- Dataset entries
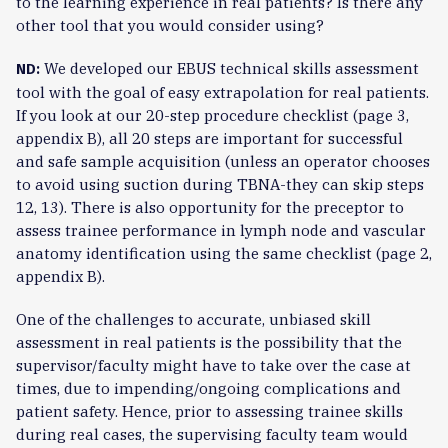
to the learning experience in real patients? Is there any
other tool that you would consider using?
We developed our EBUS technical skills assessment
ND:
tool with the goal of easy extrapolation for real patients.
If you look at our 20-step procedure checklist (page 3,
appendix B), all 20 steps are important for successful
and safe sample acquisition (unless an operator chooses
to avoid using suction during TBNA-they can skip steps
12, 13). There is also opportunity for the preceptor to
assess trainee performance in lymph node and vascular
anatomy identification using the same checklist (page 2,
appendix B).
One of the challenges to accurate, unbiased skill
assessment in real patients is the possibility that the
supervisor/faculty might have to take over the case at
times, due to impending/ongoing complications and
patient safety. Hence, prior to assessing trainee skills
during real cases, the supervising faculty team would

==

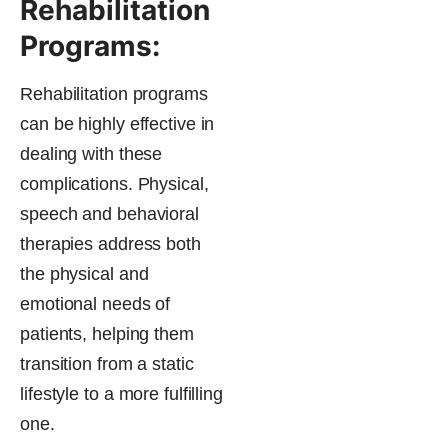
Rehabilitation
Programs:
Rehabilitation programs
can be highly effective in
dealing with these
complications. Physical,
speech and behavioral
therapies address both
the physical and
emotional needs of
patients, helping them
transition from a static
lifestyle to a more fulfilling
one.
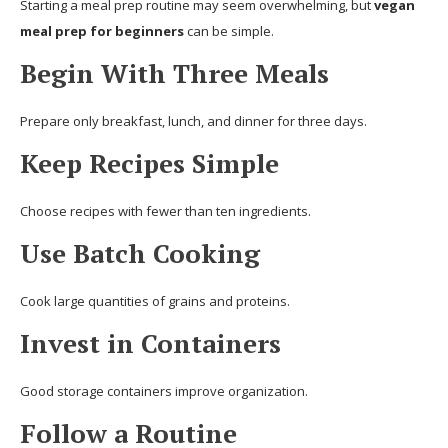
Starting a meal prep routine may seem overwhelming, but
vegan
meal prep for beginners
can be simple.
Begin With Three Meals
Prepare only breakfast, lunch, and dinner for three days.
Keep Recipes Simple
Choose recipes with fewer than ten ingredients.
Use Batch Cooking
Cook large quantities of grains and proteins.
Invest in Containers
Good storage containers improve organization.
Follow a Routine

- Aim of the task
Above are the records; copy each line from them that includes the string "faculty".

- Answer section
supervisor/faculty might have to take over the case at
during real cases, the supervising faculty team would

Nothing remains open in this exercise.